The World Photography Organisation has today revealed the shortlisted photographers in the student category of its annual competition.
Featuring the work of 10 students at leading universities and higher education facilities from across the world, the student shortlist will go on display as part of the Sony World Photography Awards 2020 exhibition at Somerset House this April.
The students were challenged to submit a series of five to 10 images responding to two different briefs, the first being 'Invisible Lines' – to engage with the stories of people trying to break invisible barriers and structures whether natural, social or intellectual. For example, Reyad Abedin's The Name of My City is Dust and Smoke and Life features images of his native city Dhaka where rapid infrastructure development and the eroded boundaries between nature and manmade constructions have had a devastating effect on the ecological balance of the environment in and around the city.
For her project The Truth is in The Soil, Ioanna Sakellaraki from the Royal College of Art in Greece dwelled with the traditional communities of female professional mourners, or moirologists, inhabiting the Mani peninsula. Responding to personal grief and loss, Sakellaraki's images depict the silhouettes of the mourning women projected against abstract backdrops which convey our relationship to and acceptance of death.

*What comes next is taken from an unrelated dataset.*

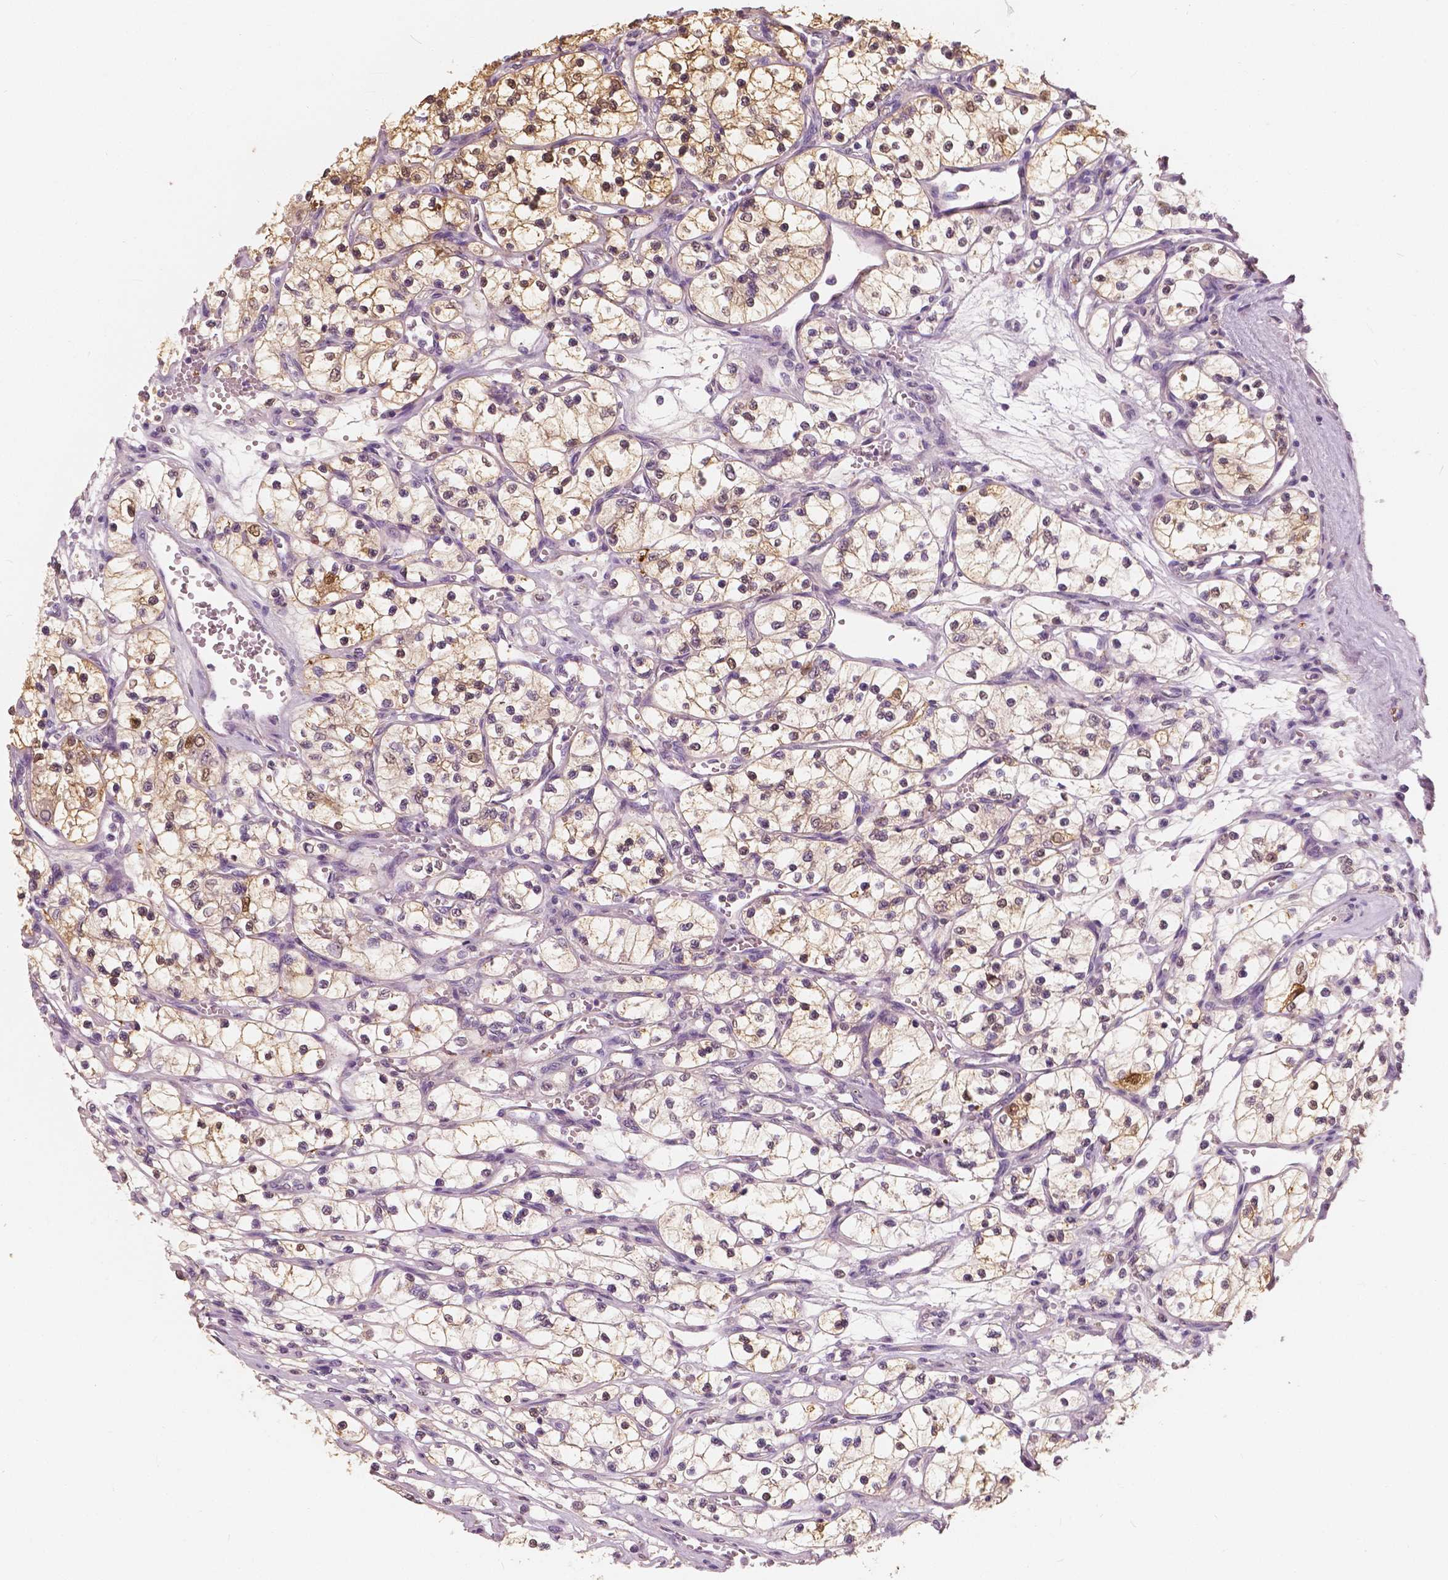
{"staining": {"intensity": "moderate", "quantity": "25%-75%", "location": "cytoplasmic/membranous,nuclear"}, "tissue": "renal cancer", "cell_type": "Tumor cells", "image_type": "cancer", "snomed": [{"axis": "morphology", "description": "Adenocarcinoma, NOS"}, {"axis": "topography", "description": "Kidney"}], "caption": "Immunohistochemistry image of neoplastic tissue: renal adenocarcinoma stained using immunohistochemistry (IHC) displays medium levels of moderate protein expression localized specifically in the cytoplasmic/membranous and nuclear of tumor cells, appearing as a cytoplasmic/membranous and nuclear brown color.", "gene": "SAT2", "patient": {"sex": "female", "age": 69}}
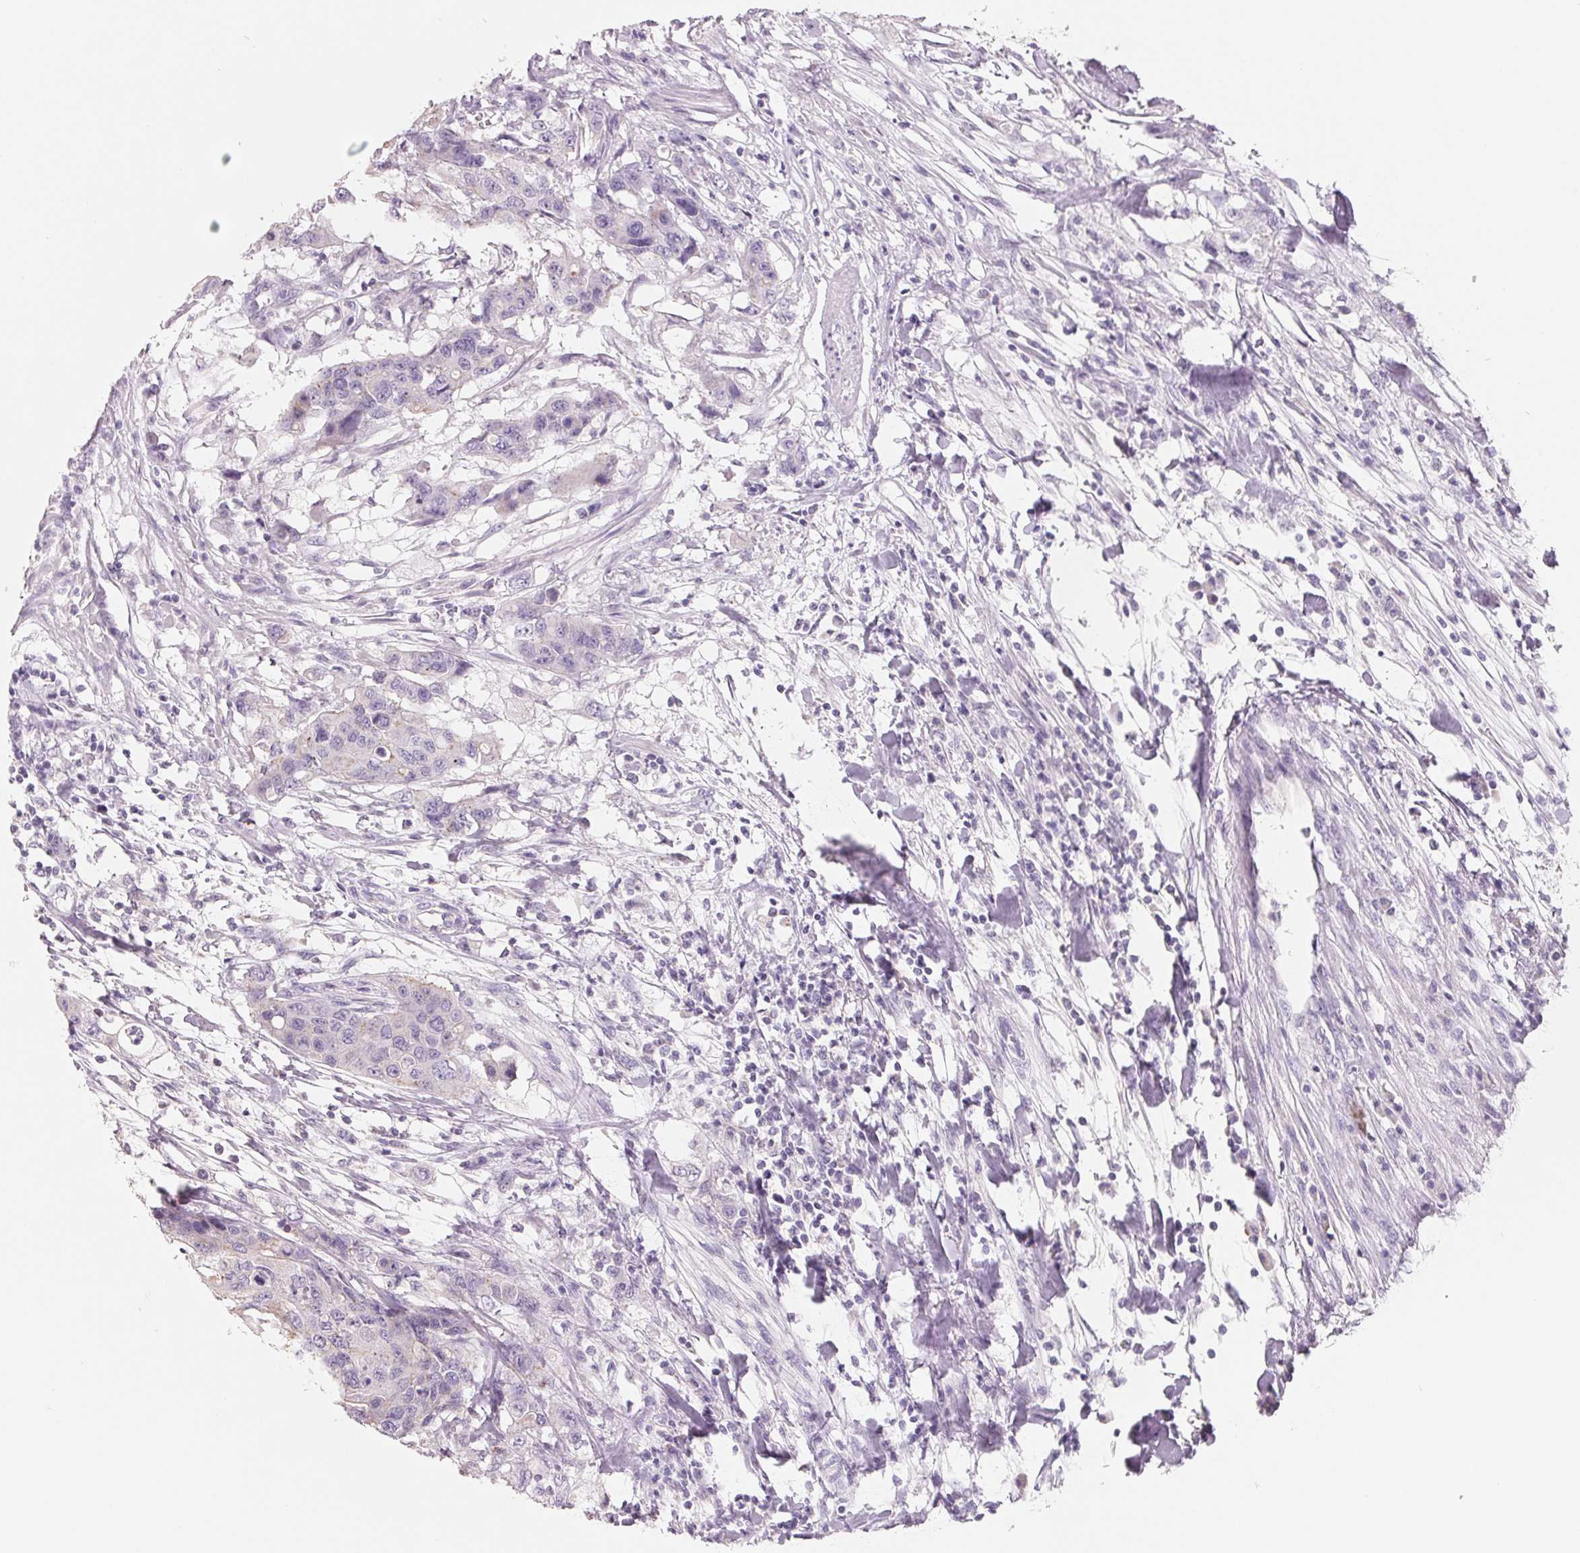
{"staining": {"intensity": "negative", "quantity": "none", "location": "none"}, "tissue": "colorectal cancer", "cell_type": "Tumor cells", "image_type": "cancer", "snomed": [{"axis": "morphology", "description": "Adenocarcinoma, NOS"}, {"axis": "topography", "description": "Colon"}], "caption": "Micrograph shows no protein staining in tumor cells of colorectal cancer tissue. (DAB immunohistochemistry (IHC) with hematoxylin counter stain).", "gene": "FTCD", "patient": {"sex": "male", "age": 77}}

The second brief, 'Sustainability Now', tasked students with producing a body of work connected to environmental sustainability. Highlights include Guardians by Fangbin Chen, which records efforts by the Chinese photographer's local community to contain the spread of coronavirus. Referencing the predation of wild animals as the likely source of the epidemic, Chen's photographs urge people to reconsider their relationship to the natural world. In Roots of Cause, Arantza Sánchez Reyes from Mexico reflects on the efforts of individuals living in Monterrey, known as one of the most polluted cities in Latin America, to strike a renewed balance with nature by practising a more sustainable lifestyle.
Other featured students include Micaela del Sol Angulo from Centro de la Imagen in Peru; Robin Ansart from Ecole Nationale Supérieure Louis-Lumière; Amy Davis from CityVarsity Cape Town; Ashley Tofa at The University of Auckland; Tobia Faverio from Italy's Nuova Accademia di Belle Arti, and Chip Skingley from the University of the West of England in Bristol.
All 10 shortlisted photographers have won Sony digital imaging equipment to help complete their project with the Student Photographer of the Year winner due to receive €30,000 worth of Sony photography equipment for their institution. The 2020 Student shortlist was judged by Tim Clark, curator, writer and Editor in Chief 1000 Words.